_What to work on_:
• A. In the text about the Brothers Grimm, what role did Jacob take when he went to Paris with Savigny?
• B. Rewrite the paragraph of the Brothers Grimm text that begins "Achim von Arnim and Clemens Brentano" as a short bulleted list that keeps its main facts.
• C. Please carry on the text about the Brothers Grimm, picking up after its final sentence.

Reading text START

Jacob Grimm began attending the University of Marburg in 1802, and Wilhelm joined him a year later, both studying law. Jacob drew the attention of Professor Friedrich Carl von Savigny, founder of its historical school of law. He became a prominent personal and professional influence on the brothers. Throughout their time at university, the brothers became quite close with Savigny and were able to use his personal library as they became interested in German law, history, and folklore. Savigny asked Jacob to join him in Paris as an assistant, and Jacob went with him for a year. While he was gone, Wilhelm became very interested in German literature and started collecting books. Once Jacob returned to Kassel in 1806, he adopted his brother's passion and changed his focus from law to German literature. While Jacob studied literature and took care of their siblings, Wilhelm continued to complete his degree in law at Marburg. During the Napoleonic Wars, Jacob interrupted his studies to serve the Hessian War Commission.

Achim von Arnim and Clemens Brentano were good friends of the brothers and wanted to publish folk tales, so they asked the brothers to collect oral tales for publication. The Grimms collected many old books and asked friends and acquaintances in Kassel to tell tales and to gather stories from others. Jacob and Wilhelm sought to collect these stories to write a history of old German literature and to preserve history.

Reading text END
Records supplied START

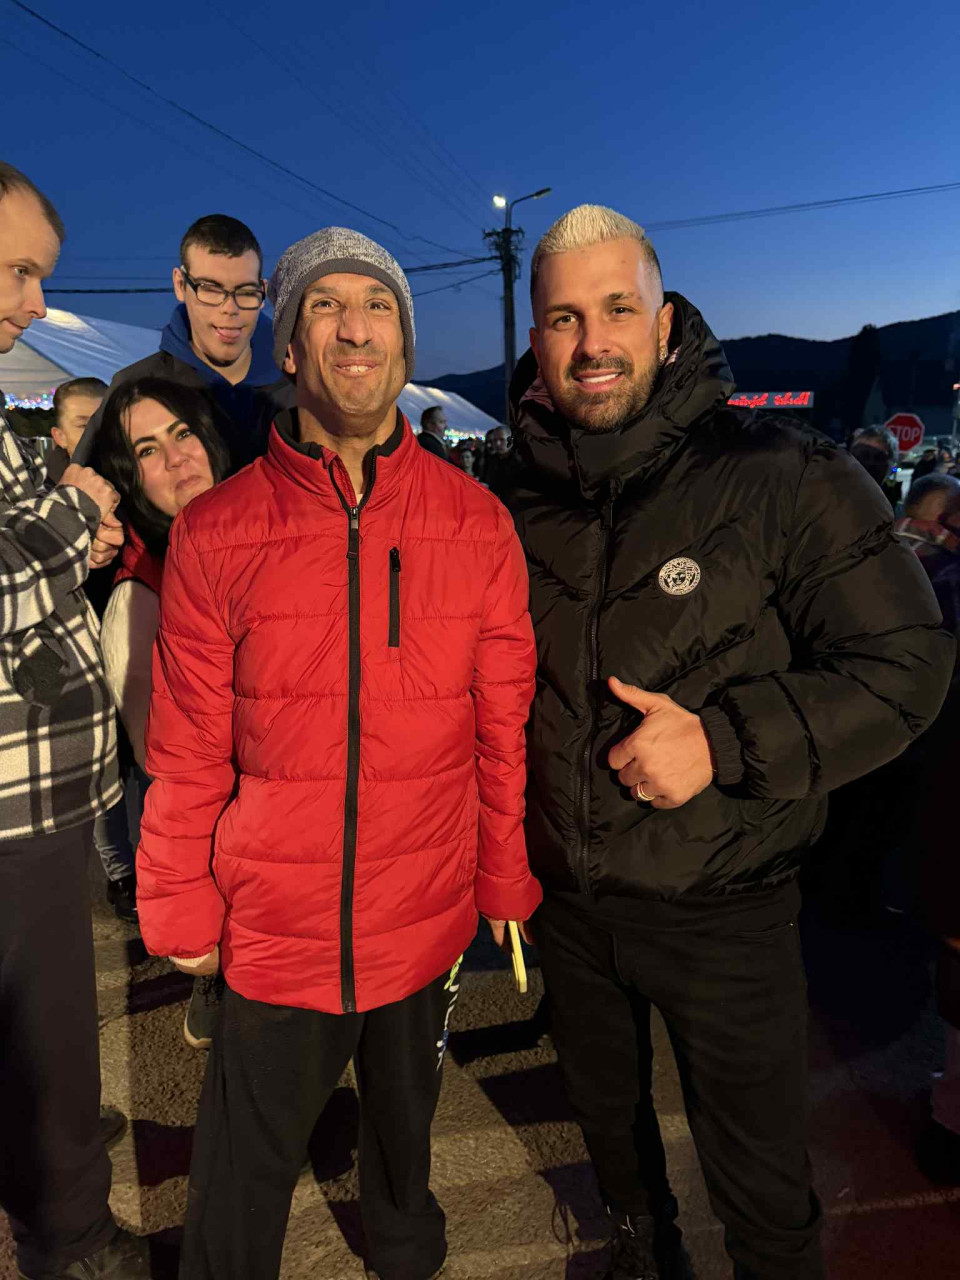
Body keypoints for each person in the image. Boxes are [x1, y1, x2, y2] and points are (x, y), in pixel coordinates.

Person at [504, 205, 953, 1280]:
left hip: (727, 905)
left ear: (665, 324)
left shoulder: (785, 473)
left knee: (759, 1186)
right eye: (564, 318)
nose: (592, 342)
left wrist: (721, 740)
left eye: (617, 309)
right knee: (612, 1147)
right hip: (566, 902)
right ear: (536, 340)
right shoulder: (508, 496)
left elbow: (907, 663)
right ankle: (636, 1249)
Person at [135, 227, 542, 1280]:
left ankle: (408, 1250)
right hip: (275, 921)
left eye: (378, 306)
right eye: (324, 304)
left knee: (406, 1136)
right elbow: (188, 744)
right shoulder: (218, 531)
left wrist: (503, 871)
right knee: (242, 1170)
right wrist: (178, 901)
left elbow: (501, 726)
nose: (355, 327)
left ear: (404, 345)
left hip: (426, 907)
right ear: (287, 345)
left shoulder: (478, 524)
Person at [0, 162, 148, 1280]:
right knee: (47, 1025)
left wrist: (67, 544)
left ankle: (48, 1167)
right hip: (12, 805)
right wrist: (70, 518)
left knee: (42, 1028)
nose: (36, 301)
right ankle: (71, 1238)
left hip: (39, 788)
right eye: (16, 270)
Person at [97, 376, 231, 1051]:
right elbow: (164, 771)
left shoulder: (264, 537)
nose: (177, 458)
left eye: (181, 434)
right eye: (147, 450)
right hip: (232, 862)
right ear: (130, 478)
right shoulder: (139, 597)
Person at [74, 214, 293, 472]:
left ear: (263, 291)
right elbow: (82, 487)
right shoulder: (134, 388)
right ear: (180, 284)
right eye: (211, 289)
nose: (229, 308)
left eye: (246, 292)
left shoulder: (303, 385)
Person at [44, 375, 141, 922]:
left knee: (143, 763)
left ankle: (148, 871)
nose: (97, 433)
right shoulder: (42, 502)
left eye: (104, 421)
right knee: (104, 772)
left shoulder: (130, 482)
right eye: (84, 424)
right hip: (77, 661)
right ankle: (121, 875)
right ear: (59, 436)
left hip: (132, 644)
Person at [47, 377, 108, 483]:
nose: (98, 432)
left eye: (106, 422)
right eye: (83, 426)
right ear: (60, 437)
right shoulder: (46, 490)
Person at [850, 424, 901, 510]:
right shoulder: (829, 493)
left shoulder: (894, 509)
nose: (869, 462)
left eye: (878, 458)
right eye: (863, 454)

Records supplied END

_Set of answers_:
• A. He went as Savigny's assistant.

• B.
- Achim von Arnim and Clemens Brentano, good friends of the brothers, wanted to publish folk tales and asked the Grimms to collect oral tales.
- The Grimms collected many old books.
- They asked friends and acquaintances in Kassel to tell tales and gather stories from others.
- Their aim was to write a history of old German literature and to preserve history.

• C.
==Composition==

The first volume of the first edition was published in 1812, containing 86 stories; the second volume of 70 stories followed in 1815. For the second edition, two volumes containing the Kinder- und Hausmärchen (KHM) texts were issued in 1819 and the appendix was removed and published separately in the third volume in 1822, totaling 170 tales. The third edition appeared in 1837, the fourth edition in 1840, the fifth edition in 1843, the sixth edition in 1850, and the seventh edition in 1857. Stories were added, and also removed, from one edition to the next, until the seventh held 210 tales. Some later editions were extensively illustrated, first by Philipp Grot Johann and, after his death in 1892, by German illustrator Anton Robert Leinweber.

The first volumes were much criticized because, although they were called "Children's Tales", they were not regarded as suitable for children, both for the scholarly information included and the subject matter. Many changes through the editions – such as turning the wicked mother of the first edition in Snow White and Hansel and Gretel (shown in original Grimm stories as Hänsel und Grethel) to a stepmother, were probably made with an eye to such suitability. Jack Zipes believes that the Grimms made the change in later editions because they "held motherhood sacred".

They removed sexual references—such as Rapunzel's innocently asking why her dress was getting tight around her belly, and thus naively revealing to the witch Dame Gothel her pregnancy and the prince's visits—but, in many respects, violence, particularly when punishing villains, became more prevalent.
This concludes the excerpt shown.